Giornata trionfale per il premier Romano Prodi. Prima il downgrade dell’Italia da parte dell’agenzia di rating Fitch, pochi minuti dopo quello (ben più grave, per il modo in cui è motivata la decisione) da parte di Standard and Poors. Andiamo con ordine.
S&P taglia il rating italiano ad A+ da AA-, il secondo peggiore tra le nazioni dell’Area Euro dopo quello della Grecia. L’Italia è diventato l’unico paese dell’euro a soffrire due tagli consecutivi al rating dal lancio della moneta unica, nel 1999. Fitch ha “risolto” il proprio outlook negativo sull’Italia, che datava da alcuni mesi (prassi abituale da parte delle agenzie di rating), e ha portato il rating italiano a AA-, da AA. Il downgrade ha provocato un aumento del premio al “rischio Italia”, cioè del rendimento aggiuntivo che gli investitori richiedono per acquistare titoli del Tesoro italiano. Ciò equivale ad un probabile aumento dell’onerosità del debito pubblico italiano, cioè ad un incremento della spesa per interessi.
Interessanti le motivazioni addotte dalle due agenzie di rating: Fitch appare decisamente più critica nei confronti del precedente governo, e motiva il downgrade in base al deterioramento della finanza pubblica negli ultimi cinque anni, che ha condotto al primo incremento da un decennio nel rapporto tra debito pubblico e prodotto interno lordo, come effetto congiunto del restringimento dell’avanzo primario e di maggiore spesa pubblica. Secondo Fitch, un miglioramento delle prospettive è possibile, grazie alla favorevole evoluzione del quadro macroeconomico, alle riforme fiscali e in un contesto di tassi d’interesse ancora storicamente bassi. Un’analisi piuttosto esile, poiché omette di segnalare che proprio il rallentamento congiunturale globale (che l’Italia ha vissuto in modo amplificato a causa dell’adozione di un cambio irrevocabilmente fisso su un tessuto produttivo tradizionale e a basso valore aggiunto) è alla radice dell’evaporazione di un avanzo primario ottenuto nella legislatura 1996-2001 solo grazie a blocchi del tiraggio di Tesoreria, espediente prodian-ciampiano per ottenere quozienti di deficit-pil in linea con i requisiti di Maastricht, ma senza adottare alcuna riforma strutturale dei meccanismi di spesa pubblica.
Molto diverso il giudizio di S&P, il vero market mover di oggi, la cui azione è ben più severa, avendo portato il rating italiano non solo sotto quello delle altre due agenzie (Moody’s non ha effettuato nessuna variazione), e ha di fatto espresso un giudizio negativo sull’operato dell’attuale governo italiano.

○ ○ ○

__Consegna 1__
Traduci in inglese questa frase dell'estratto: "Il downgrade ha provocato un aumento del premio al “rischio Italia”, cioè del rendimento aggiuntivo che gli investitori richiedono per acquistare titoli del Tesoro italiano."
__Consegna 2__
Rispondi in breve a queste domande sull'estratto:
(a) A quale livello S&P ha portato il rating italiano?
(b) Fitch motiva il downgrade con il deterioramento della finanza pubblica in quale arco di tempo?
(c) Quale agenzia non ha effettuato nessuna variazione?
__Consegna 3__
Per favore, stampa la parte dell'estratto compresa tra "S&P taglia il" e "spesa per interessi.", estremi inclusi.

__Voci fornite__
○ ○ ○

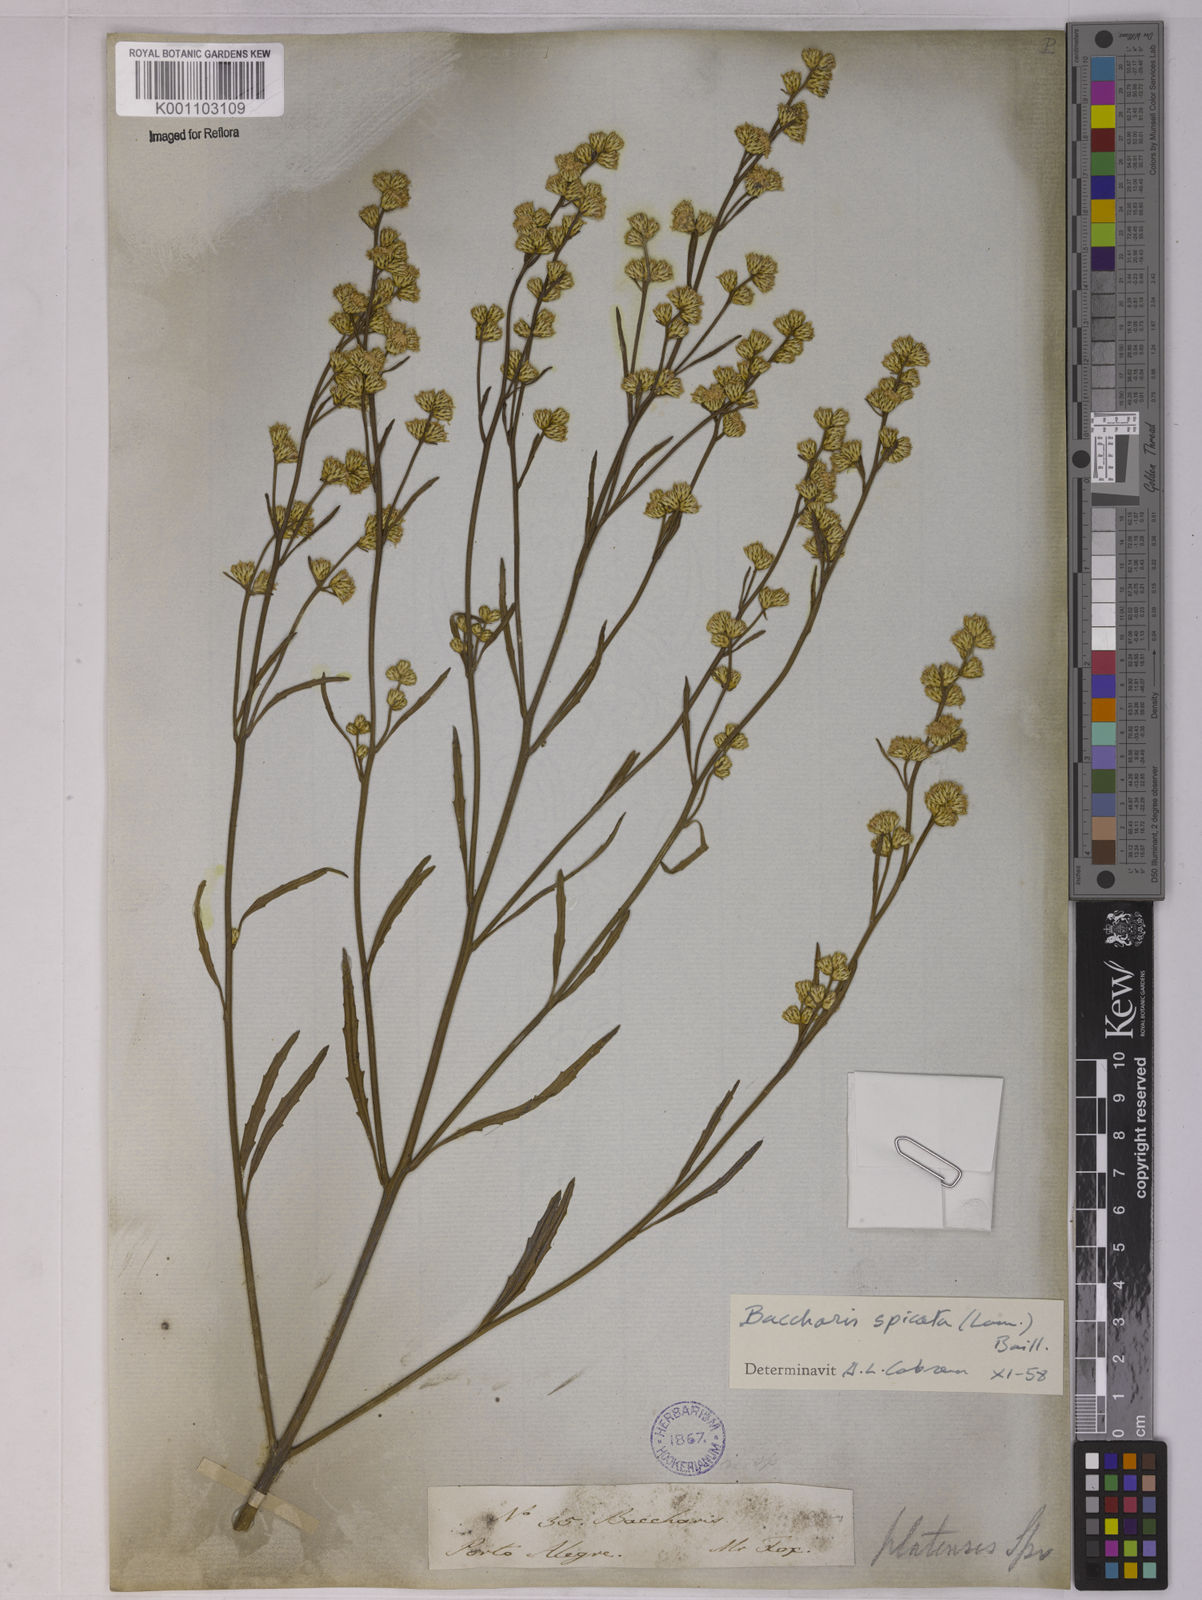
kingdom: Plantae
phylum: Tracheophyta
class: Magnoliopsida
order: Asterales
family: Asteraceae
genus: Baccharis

○ ○ ○

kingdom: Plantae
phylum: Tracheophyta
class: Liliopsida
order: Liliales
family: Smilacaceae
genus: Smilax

○ ○ ○

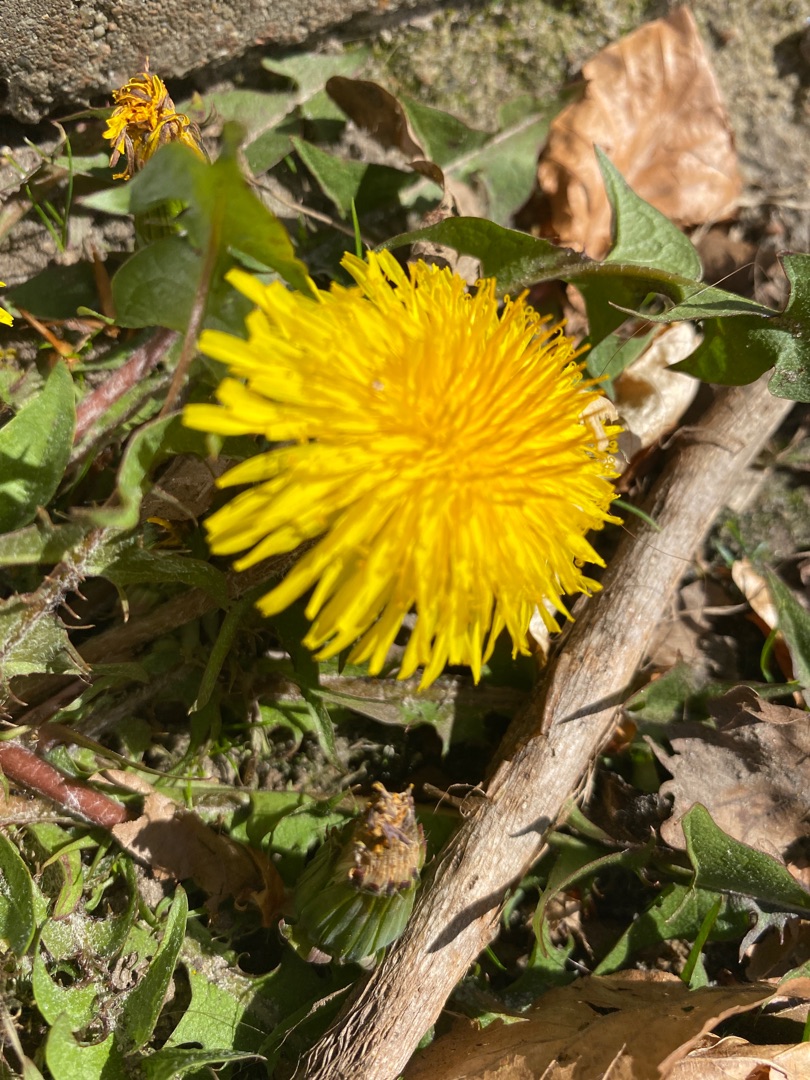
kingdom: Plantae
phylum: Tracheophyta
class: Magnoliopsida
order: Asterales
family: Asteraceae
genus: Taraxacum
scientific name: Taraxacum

○ ○ ○

__Risposta 1__
The downgrade caused an increase in the “Italy risk” premium, that is, the additional yield that investors demand to buy Italian Treasury securities.

__Risposta 2__
(a) A+, da AA-.
(b) Negli ultimi cinque anni.
(c) Moody's.

__Risposta 3__
S&P taglia il rating italiano ad A+ da AA-, il secondo peggiore tra le nazioni dell’Area Euro dopo quello della Grecia. L’Italia è diventato l’unico paese dell’euro a soffrire due tagli consecutivi al rating dal lancio della moneta unica, nel 1999. Fitch ha “risolto” il proprio outlook negativo sull’Italia, che datava da alcuni mesi (prassi abituale da parte delle agenzie di rating), e ha portato il rating italiano a AA-, da AA. Il downgrade ha provocato un aumento del premio al “rischio Italia”, cioè del rendimento aggiuntivo che gli investitori richiedono per acquistare titoli del Tesoro italiano. Ciò equivale ad un probabile aumento dell’onerosità del debito pubblico italiano, cioè ad un incremento della spesa per interessi.